(Collected data)

************

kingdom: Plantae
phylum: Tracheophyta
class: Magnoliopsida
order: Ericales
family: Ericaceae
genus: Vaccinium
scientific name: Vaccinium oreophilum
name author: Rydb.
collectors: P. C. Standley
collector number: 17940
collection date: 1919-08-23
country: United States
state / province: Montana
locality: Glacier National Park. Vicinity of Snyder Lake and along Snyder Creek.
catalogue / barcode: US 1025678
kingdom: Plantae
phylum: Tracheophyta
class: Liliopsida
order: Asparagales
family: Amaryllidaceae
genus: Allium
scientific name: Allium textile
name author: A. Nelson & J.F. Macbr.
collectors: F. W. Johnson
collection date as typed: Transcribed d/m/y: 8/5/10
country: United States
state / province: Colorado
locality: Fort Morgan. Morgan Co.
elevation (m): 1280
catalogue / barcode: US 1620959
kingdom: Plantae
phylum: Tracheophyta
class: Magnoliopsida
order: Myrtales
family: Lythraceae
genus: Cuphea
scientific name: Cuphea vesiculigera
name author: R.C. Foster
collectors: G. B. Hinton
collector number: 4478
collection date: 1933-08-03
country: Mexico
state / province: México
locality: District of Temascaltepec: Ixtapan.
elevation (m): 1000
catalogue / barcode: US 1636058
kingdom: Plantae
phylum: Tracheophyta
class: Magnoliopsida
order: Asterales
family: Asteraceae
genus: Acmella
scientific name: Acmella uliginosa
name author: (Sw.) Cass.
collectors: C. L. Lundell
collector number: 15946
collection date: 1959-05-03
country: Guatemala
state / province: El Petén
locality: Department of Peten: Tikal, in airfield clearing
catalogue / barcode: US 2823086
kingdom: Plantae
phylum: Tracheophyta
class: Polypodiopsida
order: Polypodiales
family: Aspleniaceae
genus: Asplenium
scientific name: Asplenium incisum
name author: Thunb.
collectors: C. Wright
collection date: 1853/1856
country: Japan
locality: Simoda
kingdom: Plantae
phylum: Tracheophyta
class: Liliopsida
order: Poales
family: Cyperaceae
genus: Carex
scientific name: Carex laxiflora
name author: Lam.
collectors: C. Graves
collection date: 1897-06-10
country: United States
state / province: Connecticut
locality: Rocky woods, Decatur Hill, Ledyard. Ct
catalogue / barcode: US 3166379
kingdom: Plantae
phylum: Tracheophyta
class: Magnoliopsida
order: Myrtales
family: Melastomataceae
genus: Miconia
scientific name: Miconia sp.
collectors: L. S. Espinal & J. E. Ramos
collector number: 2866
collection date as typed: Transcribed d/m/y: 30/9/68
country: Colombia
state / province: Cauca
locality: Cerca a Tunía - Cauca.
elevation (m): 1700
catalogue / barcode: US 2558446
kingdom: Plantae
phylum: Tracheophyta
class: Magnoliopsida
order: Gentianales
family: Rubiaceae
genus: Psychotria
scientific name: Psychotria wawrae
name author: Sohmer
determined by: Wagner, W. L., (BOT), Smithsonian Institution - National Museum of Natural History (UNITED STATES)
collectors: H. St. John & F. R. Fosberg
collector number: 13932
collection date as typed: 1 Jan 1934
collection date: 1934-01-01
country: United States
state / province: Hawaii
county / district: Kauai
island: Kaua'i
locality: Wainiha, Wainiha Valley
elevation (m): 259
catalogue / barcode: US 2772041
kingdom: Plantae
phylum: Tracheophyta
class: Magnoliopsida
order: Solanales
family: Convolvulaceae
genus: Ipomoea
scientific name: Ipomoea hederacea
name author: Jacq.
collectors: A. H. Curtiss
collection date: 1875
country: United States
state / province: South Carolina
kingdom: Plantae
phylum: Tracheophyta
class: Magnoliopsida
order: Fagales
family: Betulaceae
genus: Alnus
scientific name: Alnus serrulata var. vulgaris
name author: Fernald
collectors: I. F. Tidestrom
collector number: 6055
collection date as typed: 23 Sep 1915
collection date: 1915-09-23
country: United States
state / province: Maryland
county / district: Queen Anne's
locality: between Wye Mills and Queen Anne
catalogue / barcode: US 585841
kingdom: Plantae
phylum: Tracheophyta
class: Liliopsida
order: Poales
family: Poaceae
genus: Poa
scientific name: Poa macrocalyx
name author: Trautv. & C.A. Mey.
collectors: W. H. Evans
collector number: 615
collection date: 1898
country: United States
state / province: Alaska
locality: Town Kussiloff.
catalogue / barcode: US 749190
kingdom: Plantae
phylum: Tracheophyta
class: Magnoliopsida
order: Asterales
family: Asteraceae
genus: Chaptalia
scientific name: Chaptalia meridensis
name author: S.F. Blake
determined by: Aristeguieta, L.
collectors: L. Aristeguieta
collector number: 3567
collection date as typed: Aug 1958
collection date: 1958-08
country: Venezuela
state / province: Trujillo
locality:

************

→ Directive
Reproduce every line of the records above word for word, keeping their original order.

→ The solution
kingdom: Plantae
phylum: Tracheophyta
class: Magnoliopsida
order: Ericales
family: Ericaceae
genus: Vaccinium
scientific name: Vaccinium oreophilum
name author: Rydb.
collectors: P. C. Standley
collector number: 17940
collection date: 1919-08-23
country: United States
state / province: Montana
locality: Glacier National Park. Vicinity of Snyder Lake and along Snyder Creek.
catalogue / barcode: US 1025678
kingdom: Plantae
phylum: Tracheophyta
class: Liliopsida
order: Asparagales
family: Amaryllidaceae
genus: Allium
scientific name: Allium textile
name author: A. Nelson & J.F. Macbr.
collectors: F. W. Johnson
collection date as typed: Transcribed d/m/y: 8/5/10
country: United States
state / province: Colorado
locality: Fort Morgan. Morgan Co.
elevation (m): 1280
catalogue / barcode: US 1620959
kingdom: Plantae
phylum: Tracheophyta
class: Magnoliopsida
order: Myrtales
family: Lythraceae
genus: Cuphea
scientific name: Cuphea vesiculigera
name author: R.C. Foster
collectors: G. B. Hinton
collector number: 4478
collection date: 1933-08-03
country: Mexico
state / province: México
locality: District of Temascaltepec: Ixtapan.
elevation (m): 1000
catalogue / barcode: US 1636058
kingdom: Plantae
phylum: Tracheophyta
class: Magnoliopsida
order: Asterales
family: Asteraceae
genus: Acmella
scientific name: Acmella uliginosa
name author: (Sw.) Cass.
collectors: C. L. Lundell
collector number: 15946
collection date: 1959-05-03
country: Guatemala
state / province: El Petén
locality: Department of Peten: Tikal, in airfield clearing
catalogue / barcode: US 2823086
kingdom: Plantae
phylum: Tracheophyta
class: Polypodiopsida
order: Polypodiales
family: Aspleniaceae
genus: Asplenium
scientific name: Asplenium incisum
name author: Thunb.
collectors: C. Wright
collection date: 1853/1856
country: Japan
locality: Simoda
kingdom: Plantae
phylum: Tracheophyta
class: Liliopsida
order: Poales
family: Cyperaceae
genus: Carex
scientific name: Carex laxiflora
name author: Lam.
collectors: C. Graves
collection date: 1897-06-10
country: United States
state / province: Connecticut
locality: Rocky woods, Decatur Hill, Ledyard. Ct
catalogue / barcode: US 3166379
kingdom: Plantae
phylum: Tracheophyta
class: Magnoliopsida
order: Myrtales
family: Melastomataceae
genus: Miconia
scientific name: Miconia sp.
collectors: L. S. Espinal & J. E. Ramos
collector number: 2866
collection date as typed: Transcribed d/m/y: 30/9/68
country: Colombia
state / province: Cauca
locality: Cerca a Tunía - Cauca.
elevation (m): 1700
catalogue / barcode: US 2558446
kingdom: Plantae
phylum: Tracheophyta
class: Magnoliopsida
order: Gentianales
family: Rubiaceae
genus: Psychotria
scientific name: Psychotria wawrae
name author: Sohmer
determined by: Wagner, W. L., (BOT), Smithsonian Institution - National Museum of Natural History (UNITED STATES)
collectors: H. St. John & F. R. Fosberg
collector number: 13932
collection date as typed: 1 Jan 1934
collection date: 1934-01-01
country: United States
state / province: Hawaii
county / district: Kauai
island: Kaua'i
locality: Wainiha, Wainiha Valley
elevation (m): 259
catalogue / barcode: US 2772041
kingdom: Plantae
phylum: Tracheophyta
class: Magnoliopsida
order: Solanales
family: Convolvulaceae
genus: Ipomoea
scientific name: Ipomoea hederacea
name author: Jacq.
collectors: A. H. Curtiss
collection date: 1875
country: United States
state / province: South Carolina
kingdom: Plantae
phylum: Tracheophyta
class: Magnoliopsida
order: Fagales
family: Betulaceae
genus: Alnus
scientific name: Alnus serrulata var. vulgaris
name author: Fernald
collectors: I. F. Tidestrom
collector number: 6055
collection date as typed: 23 Sep 1915
collection date: 1915-09-23
country: United States
state / province: Maryland
county / district: Queen Anne's
locality: between Wye Mills and Queen Anne
catalogue / barcode: US 585841
kingdom: Plantae
phylum: Tracheophyta
class: Liliopsida
order: Poales
family: Poaceae
genus: Poa
scientific name: Poa macrocalyx
name author: Trautv. & C.A. Mey.
collectors: W. H. Evans
collector number: 615
collection date: 1898
country: United States
state / province: Alaska
locality: Town Kussiloff.
catalogue / barcode: US 749190
kingdom: Plantae
phylum: Tracheophyta
class: Magnoliopsida
order: Asterales
family: Asteraceae
genus: Chaptalia
scientific name: Chaptalia meridensis
name author: S.F. Blake
determined by: Aristeguieta, L.
collectors: L. Aristeguieta
collector number: 3567
collection date as typed: Aug 1958
collection date: 1958-08
country: Venezuela
state / province: Trujillo
locality:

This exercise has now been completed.